#### TEXTE FOURNI:
════════════════════
Littérature noire
30 Juin 2016
L'histoire de Laurent Fiocconi pourrait ressembler à celle de nombreux calabrais, siciliens ou corses, élevés dans une région trop pauvre pour les nourrir. Fiocconi naît en 1941 à Perpignan. Sa mère, du village de Pietralba veut le soustraire à son mari, Laurent Giudicelli, originaire de Popolasca et issu d'une longue lignée de voyous qui régnaient un peu sur Paris, Toulon, Marseille. Finalement le père récupère l'enfant et l'embarque vivre à Paris. Pour le jeune Fiocconi, la Corse ce sera l'été d'abord, au village de sa mère mais aussi lors des élections. Le reste de son éducation se fera auprès des oncles caïds, des cousins et aussi auprès de l'administration pénitentiaire grâce à laquelle il passera un très utile diplôme de ferronnier. Très vite, c'est-à-dire à sa majorité, Laurent Fiocconi va faire le proxo. Puis ce sera l'armée, le mitard et le retour à Marseille avec une première sale affaire de meurtre dans un bar. Ce sont les années 60, l'auteur va commencer à fréquenter Jean-Claude Kella. C'est le temps des braquages de banques dans l'Espagne franquiste et des premiers trafics d'héroïne vers New-York avec le clan Genovese : « le kilo on l'achetait 800 dollars à Marseille et on le revendait 12 000 aux Etats-Unis. » Laurent Fiocconi va mener grand train. Premier stop, avec une arrestation spectaculaire en Italie et une extradition vers New-York. Première condamnation à 25 ans de prison ! Et une seconde de 20 ans qui se profile. En 1974, grâce à un jeu de fausses clefs, il s'évade toutefois du pénitencier d'Atlanta. Direction Bogota. C'est dans ce pays qu'il rencontre la femme de sa vie, Nine. Puis qu'il se fait de nouveau pincer. La DEA retrouve sa trace, vient l'entendre dans sa taule. Fiocconi trouve alors un nouveau stratagème – et des complices, nombreux - pour s'évader. A partir de cette époque, milieu des années 70, Laurent Fiocconi va devenir une référence dans la transformation de la cocaïne, il va patiemment apprendre, au cœur de la jungle colombienne, et gagnera son surnom d'El Mago, celui qui peut transformer 10 kilos de pâte de coca en 11 kilos de poudre... De là, les rencontres avec Escobar, Carlos Ledher, les frères Ochoa.
════════════════════
#### RELEVÉ DES ENTRÉES:
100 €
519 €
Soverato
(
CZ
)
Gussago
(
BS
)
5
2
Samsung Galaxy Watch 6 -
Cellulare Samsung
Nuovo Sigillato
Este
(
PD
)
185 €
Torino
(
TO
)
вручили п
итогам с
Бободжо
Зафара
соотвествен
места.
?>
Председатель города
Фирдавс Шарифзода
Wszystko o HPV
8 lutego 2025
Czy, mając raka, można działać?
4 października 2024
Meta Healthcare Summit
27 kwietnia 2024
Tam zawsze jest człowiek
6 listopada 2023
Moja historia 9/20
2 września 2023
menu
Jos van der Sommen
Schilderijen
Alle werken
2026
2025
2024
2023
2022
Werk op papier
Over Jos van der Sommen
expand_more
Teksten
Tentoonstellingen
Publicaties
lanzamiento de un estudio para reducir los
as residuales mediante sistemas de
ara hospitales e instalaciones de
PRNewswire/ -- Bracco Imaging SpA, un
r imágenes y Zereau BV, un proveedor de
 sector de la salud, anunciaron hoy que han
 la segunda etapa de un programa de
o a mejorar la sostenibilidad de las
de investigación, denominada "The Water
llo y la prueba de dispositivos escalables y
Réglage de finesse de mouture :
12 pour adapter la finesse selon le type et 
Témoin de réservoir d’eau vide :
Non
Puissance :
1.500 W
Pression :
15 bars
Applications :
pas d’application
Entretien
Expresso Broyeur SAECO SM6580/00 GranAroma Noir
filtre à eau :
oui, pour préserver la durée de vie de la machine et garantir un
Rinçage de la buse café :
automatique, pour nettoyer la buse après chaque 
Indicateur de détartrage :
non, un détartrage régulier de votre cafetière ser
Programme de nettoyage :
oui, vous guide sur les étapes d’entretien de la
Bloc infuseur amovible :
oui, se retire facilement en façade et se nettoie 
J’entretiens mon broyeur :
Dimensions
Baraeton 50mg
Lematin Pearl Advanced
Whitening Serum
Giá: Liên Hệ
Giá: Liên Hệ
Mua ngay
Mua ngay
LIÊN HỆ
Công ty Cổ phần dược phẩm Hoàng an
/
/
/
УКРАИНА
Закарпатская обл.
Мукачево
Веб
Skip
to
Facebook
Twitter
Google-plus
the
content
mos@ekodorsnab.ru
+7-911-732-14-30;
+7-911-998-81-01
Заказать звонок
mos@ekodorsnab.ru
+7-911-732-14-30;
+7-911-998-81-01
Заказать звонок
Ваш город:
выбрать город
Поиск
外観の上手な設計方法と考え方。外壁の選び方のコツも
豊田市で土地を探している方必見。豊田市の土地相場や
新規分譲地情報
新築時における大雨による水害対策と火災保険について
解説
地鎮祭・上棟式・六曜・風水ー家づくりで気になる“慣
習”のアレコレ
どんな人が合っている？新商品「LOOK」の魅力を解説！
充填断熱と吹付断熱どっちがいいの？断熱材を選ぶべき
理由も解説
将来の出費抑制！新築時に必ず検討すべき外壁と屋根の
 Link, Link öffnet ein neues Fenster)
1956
════════════════════
#### TÂCHE À RÉALISER A:
D'après le texte sur Laurent Fiocconi, en quelle année s'évade-t-il du pénitencier d'Atlanta ?
#### TÂCHE À RÉALISER B:
Reprenez le texte consacré à Laurent Fiocconi et prolongez-le à partir de sa dernière phrase.

#### RÉPONSE RÉDIGÉE A:
Il s'en évade en 1974.

#### RÉPONSE RÉDIGÉE B:
Le Colombien se lit comme un roman d'aventures avec, bien sûr, cette désagréable impression que l'on touche là à l'un des pires fléaux de la société moderne. Violence, meurtres, corruption, enlèvement, Laurent Fiocconi n'élude rien, dans une langue vraie, peu châtiée, parfois obscure même, teintée d'humour parfois. D'avion en bateau, en Mustang Shelby, en hôtels de luxe, parfois dans des hamacs, la vie d'El Mago ne ressemble à aucune autre. Avec, toujours, ce risque que ce soit le dernier jour de liberté. Ou le dernier jour tout simplement... Le commun des mortels évoque, sans savoir pourquoi finalement, le bon vieux temps des « beaux mecs », supposés moins violents que les voyous d'aujourd'hui. L'auteur nous dit qu'il n'en est rien. Le Milieu, particulièrement en Amérique du Sud, n'a jamais été connu pour sa tendresse. Un livre forcément instructif.
Le Colombien, ed. La manufacture de livres, 284 pages, 7, 90 euros.